Task prompt:
From the data below, repeat exactly the lines from the line with "Figure 12 ." to the line with "Table 6. Set", both included.

Data for review:
--------------------------------

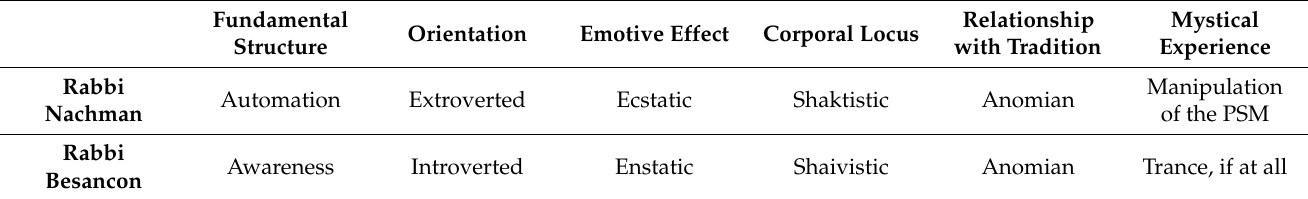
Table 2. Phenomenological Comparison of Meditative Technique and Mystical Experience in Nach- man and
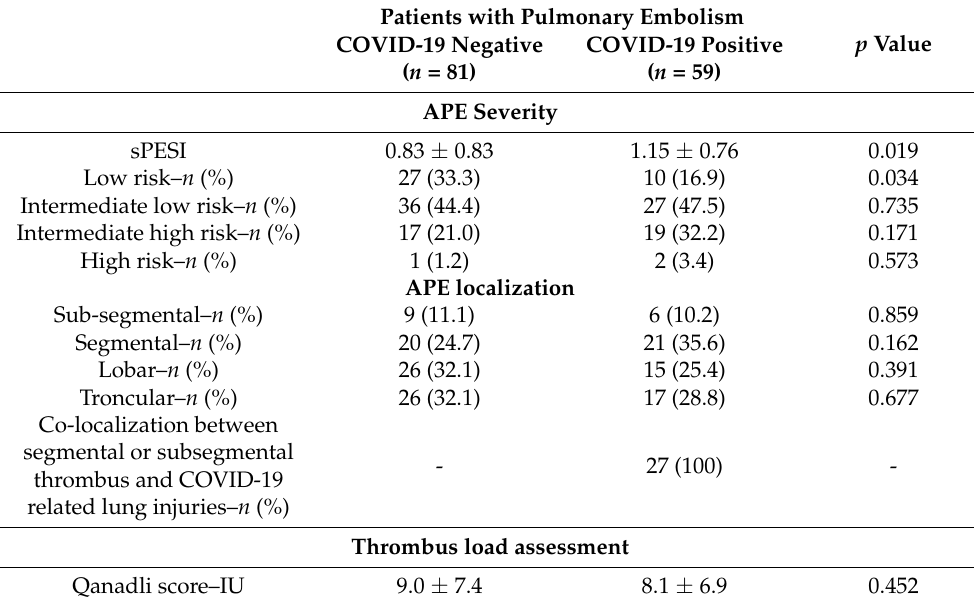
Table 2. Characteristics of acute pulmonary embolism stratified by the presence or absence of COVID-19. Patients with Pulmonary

--------------------------------

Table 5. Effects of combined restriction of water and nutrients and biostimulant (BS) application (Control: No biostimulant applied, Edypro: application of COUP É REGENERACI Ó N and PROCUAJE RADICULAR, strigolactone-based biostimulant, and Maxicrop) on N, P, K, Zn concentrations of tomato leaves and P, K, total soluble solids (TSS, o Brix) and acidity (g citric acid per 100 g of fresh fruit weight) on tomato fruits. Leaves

--------------------------------

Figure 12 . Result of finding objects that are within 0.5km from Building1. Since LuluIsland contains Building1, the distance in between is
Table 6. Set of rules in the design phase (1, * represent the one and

--------------------------------

Result for this exercise:
Figure 12 . Result of finding objects that are within 0.5km from Building1. Since LuluIsland contains Building1, the distance in between is
Table 6. Set of rules in the design phase (1, * represent the one and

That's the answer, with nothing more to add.